Keunikan fisik seekor kerbau di Bangladesh membuat nasibnya berubah total. Hewan berbobot hampir 700 kilogram itu tidak jadi disembelih untuk kurban setelah warga menilai penampilannya terlalu langka untuk diabaikan.

Kerbau albino tersebut memiliki rambut pirang keemasan di bagian atas kepala yang membuatnya sekilas mirip gaya rambut Donald Trump. Dari situlah julukan “Donald Trump” melekat dan kemudian menyebar luas setelah kisahnya ramai dibagikan di media sosial.

Awalnya, kerbau itu memang disiapkan untuk ibadah kurban. Namun, perhatian publik yang terus menguat membuat proses penyembelihan dihentikan, lalu pemerintah Bangladesh ikut turun tangan.

Menteri Dalam Negeri Bangladesh, Salahuddin Ahmed, memerintahkan pembatalan kurban itu. Ia juga meminta agar uang pembeli dikembalikan penuh, sehingga pemilik dan pembeli tidak dirugikan atas perubahan keputusan tersebut.

Setelah dibatalkan, kerbau itu dipindahkan ke Kebun Binatang Nasional di Dhaka. Pemerintah menilai hewan tersebut memiliki nilai langka dan layak mendapat perlindungan, bukan justru disembelih.

Kerbau albino yang jarang ditemui

Kondisi fisik kerbau itu disebut sangat langka di Bangladesh. Warna rambut alaminya yang pirang dan tampilan tubuhnya yang besar membuat hewan ini berbeda dari kerbau pada umumnya.

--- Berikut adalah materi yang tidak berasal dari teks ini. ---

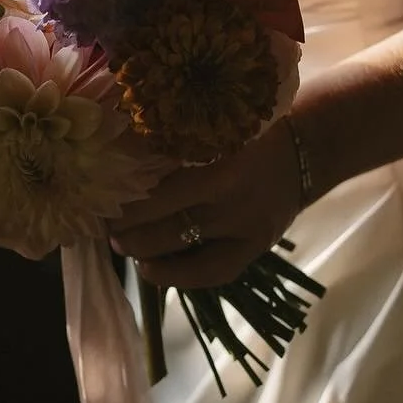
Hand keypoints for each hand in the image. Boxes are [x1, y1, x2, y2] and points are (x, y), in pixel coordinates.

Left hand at [109, 118, 305, 288]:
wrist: (306, 148)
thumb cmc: (245, 131)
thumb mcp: (212, 127)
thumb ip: (173, 142)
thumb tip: (114, 158)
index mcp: (216, 154)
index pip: (155, 183)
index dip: (121, 195)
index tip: (97, 194)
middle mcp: (231, 192)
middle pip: (161, 218)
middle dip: (124, 225)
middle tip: (104, 222)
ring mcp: (244, 223)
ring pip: (179, 245)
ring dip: (141, 249)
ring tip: (122, 244)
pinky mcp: (255, 246)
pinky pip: (210, 272)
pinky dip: (176, 275)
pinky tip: (152, 269)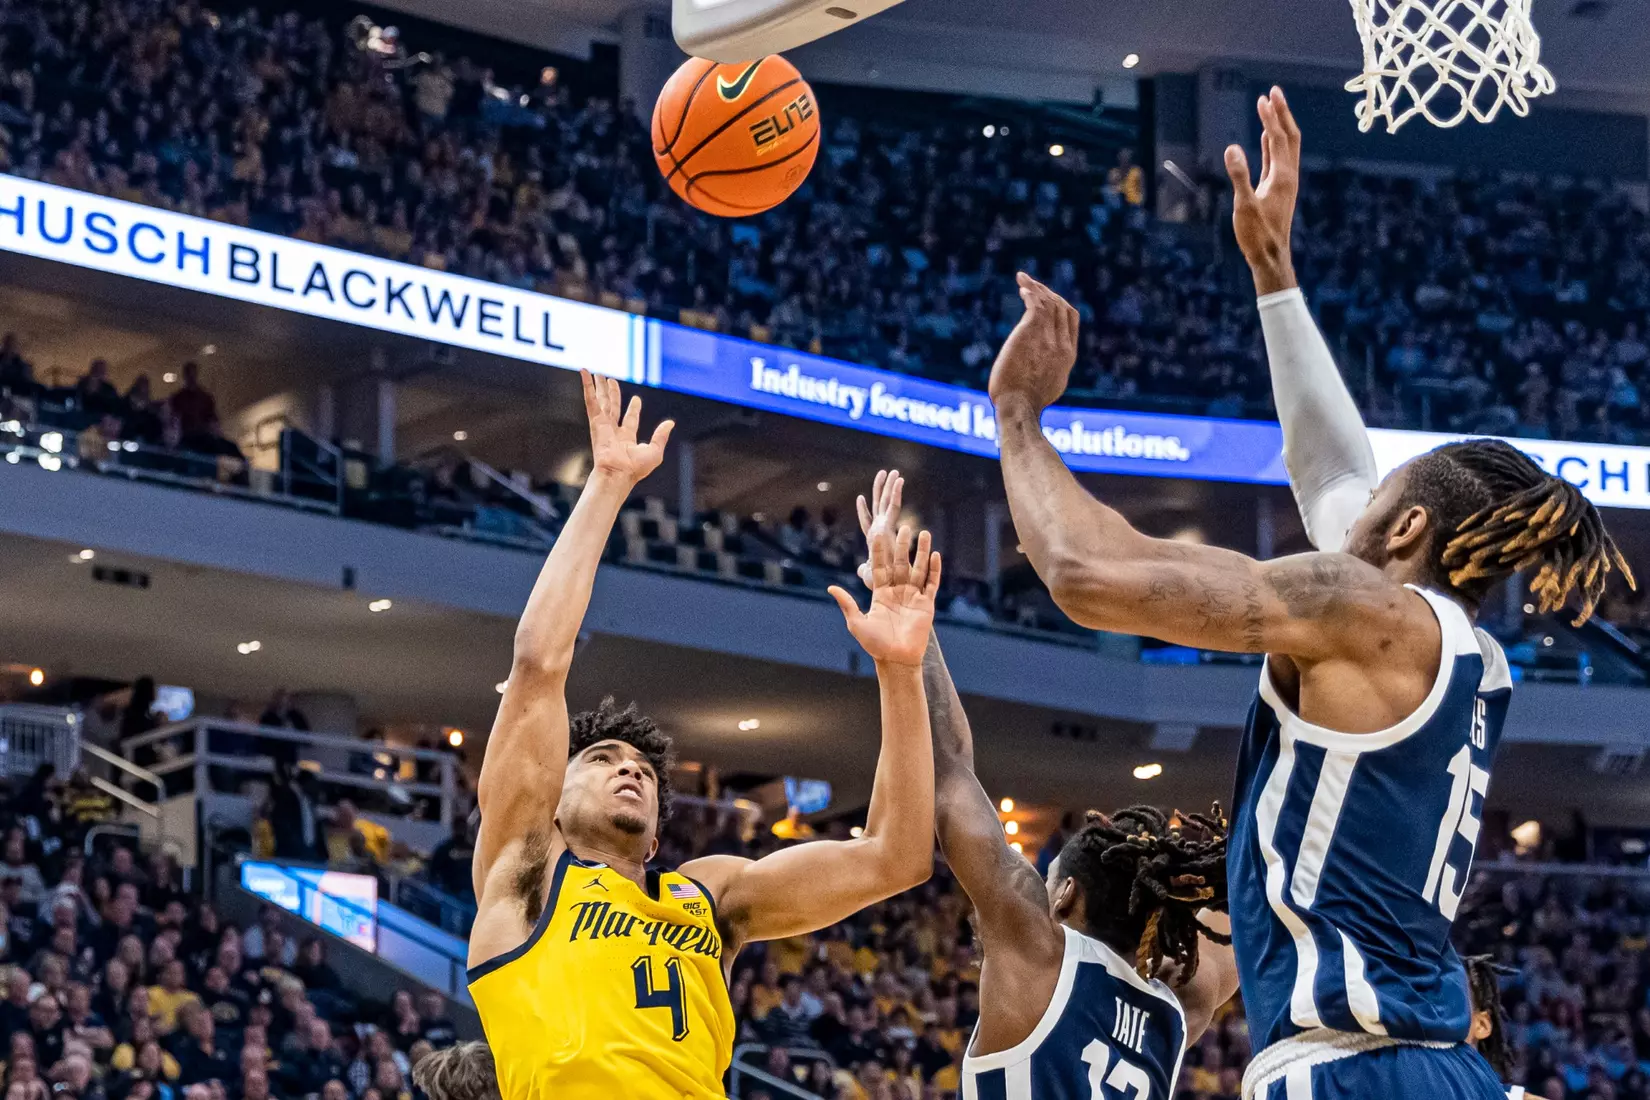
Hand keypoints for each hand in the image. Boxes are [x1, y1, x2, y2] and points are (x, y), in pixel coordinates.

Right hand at [581, 369, 672, 484]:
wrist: (618, 474)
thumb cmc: (635, 469)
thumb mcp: (655, 451)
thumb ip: (661, 435)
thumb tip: (670, 423)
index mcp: (627, 438)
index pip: (630, 419)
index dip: (634, 409)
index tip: (636, 399)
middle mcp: (613, 431)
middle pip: (612, 407)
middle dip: (612, 394)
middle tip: (610, 380)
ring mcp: (603, 426)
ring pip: (601, 401)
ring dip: (599, 387)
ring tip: (597, 374)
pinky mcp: (595, 422)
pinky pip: (590, 400)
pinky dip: (586, 386)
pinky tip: (584, 373)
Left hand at [829, 475, 939, 666]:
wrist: (896, 659)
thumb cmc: (875, 644)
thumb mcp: (857, 622)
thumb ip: (847, 604)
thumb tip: (831, 587)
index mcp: (881, 594)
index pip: (880, 567)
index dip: (879, 552)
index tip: (877, 534)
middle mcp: (897, 592)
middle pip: (901, 563)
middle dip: (902, 546)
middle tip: (904, 527)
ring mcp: (913, 597)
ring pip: (918, 569)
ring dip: (922, 552)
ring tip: (925, 534)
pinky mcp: (926, 605)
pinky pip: (931, 584)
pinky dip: (934, 570)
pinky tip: (936, 555)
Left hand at [987, 273, 1078, 414]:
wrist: (1018, 407)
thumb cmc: (1024, 405)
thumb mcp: (1046, 388)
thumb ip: (1048, 372)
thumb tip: (1041, 370)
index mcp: (1067, 356)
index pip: (1071, 320)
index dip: (1059, 306)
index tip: (1045, 299)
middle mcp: (1062, 344)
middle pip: (1062, 307)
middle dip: (1048, 293)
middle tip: (1032, 285)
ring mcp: (1049, 338)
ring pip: (1049, 302)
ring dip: (1036, 287)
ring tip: (1023, 279)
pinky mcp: (1032, 333)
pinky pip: (1035, 304)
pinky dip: (1030, 292)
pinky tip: (1021, 287)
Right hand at [1225, 86, 1300, 295]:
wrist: (1270, 256)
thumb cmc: (1257, 234)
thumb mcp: (1244, 205)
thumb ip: (1239, 175)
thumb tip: (1232, 147)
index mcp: (1282, 176)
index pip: (1279, 138)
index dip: (1271, 117)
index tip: (1264, 97)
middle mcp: (1288, 175)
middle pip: (1290, 136)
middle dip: (1282, 113)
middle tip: (1274, 92)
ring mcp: (1285, 182)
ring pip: (1287, 146)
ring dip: (1279, 125)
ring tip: (1271, 108)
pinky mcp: (1278, 189)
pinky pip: (1279, 159)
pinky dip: (1274, 143)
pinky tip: (1267, 137)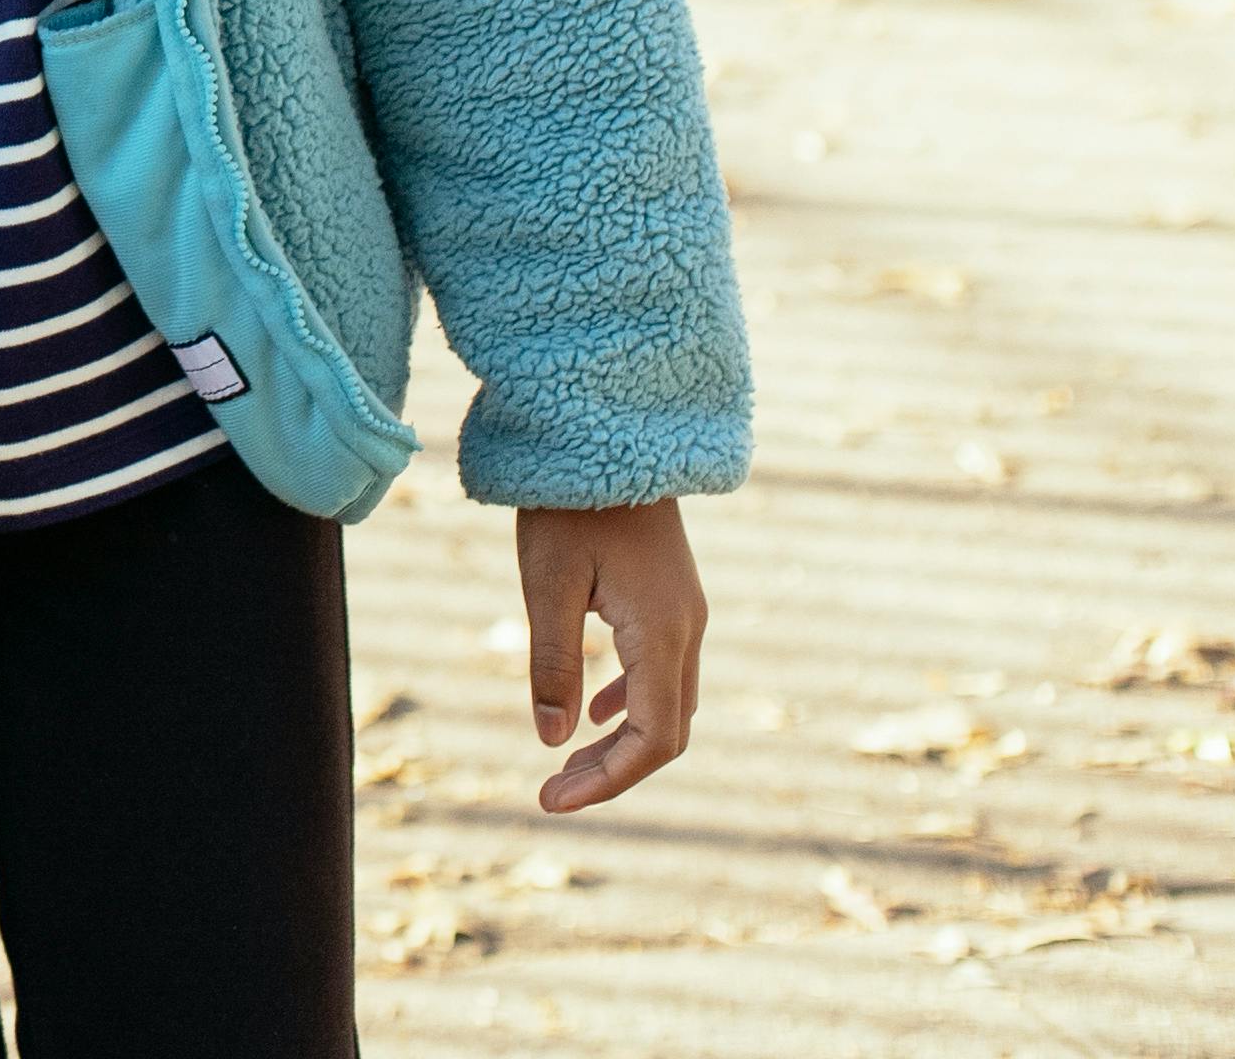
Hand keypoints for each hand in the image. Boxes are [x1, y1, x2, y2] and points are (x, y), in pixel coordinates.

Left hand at [518, 499, 705, 811]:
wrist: (611, 432)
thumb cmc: (570, 504)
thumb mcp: (547, 584)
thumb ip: (553, 664)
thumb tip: (553, 741)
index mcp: (662, 634)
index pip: (651, 739)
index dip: (607, 780)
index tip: (551, 801)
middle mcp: (688, 630)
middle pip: (666, 731)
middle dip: (612, 770)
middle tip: (552, 793)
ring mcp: (686, 613)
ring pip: (667, 703)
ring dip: (622, 740)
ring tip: (567, 763)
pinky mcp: (673, 597)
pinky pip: (663, 671)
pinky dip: (631, 702)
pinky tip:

Keunikan itulah yang memancing rasa penasaran banyak warga. Dari sekadar hewan kurban, ia berubah menjadi sorotan karena kemiripan visual yang dianggap mengingatkan pada mantan Presiden Amerika Serikat tersebut.

Julukan “Donald Trump” pun cepat dikenal luas di kalangan masyarakat setempat. Nama itu semakin populer setelah warganet ikut membahas dan menyebarkan kisahnya di dunia maya.

Kini berada dalam pengawasan kebun binatang

Saat ini, kerbau tersebut menjalani karantina selama dua minggu di kebun binatang. Setelah masa itu selesai, hewan itu akan dipindahkan ke kandang khusus dan dipamerkan kepada pengunjung.

Keputusan ini disambut positif oleh banyak warganet. Bagi mereka, langkah tersebut dianggap menyelamatkan seekor hewan unik yang sempat terancam hilang karena akan dikurbankan.

Kasus kerbau berjuluk “Donald Trump” itu menunjukkan bagaimana keunikan fisik bisa mengubah arah hidup seekor hewan dalam waktu singkat. Dari calon hewan kurban, kerbau itu kini justru menjadi bagian dari koleksi yang akan diperlihatkan kepada publik di Dhaka.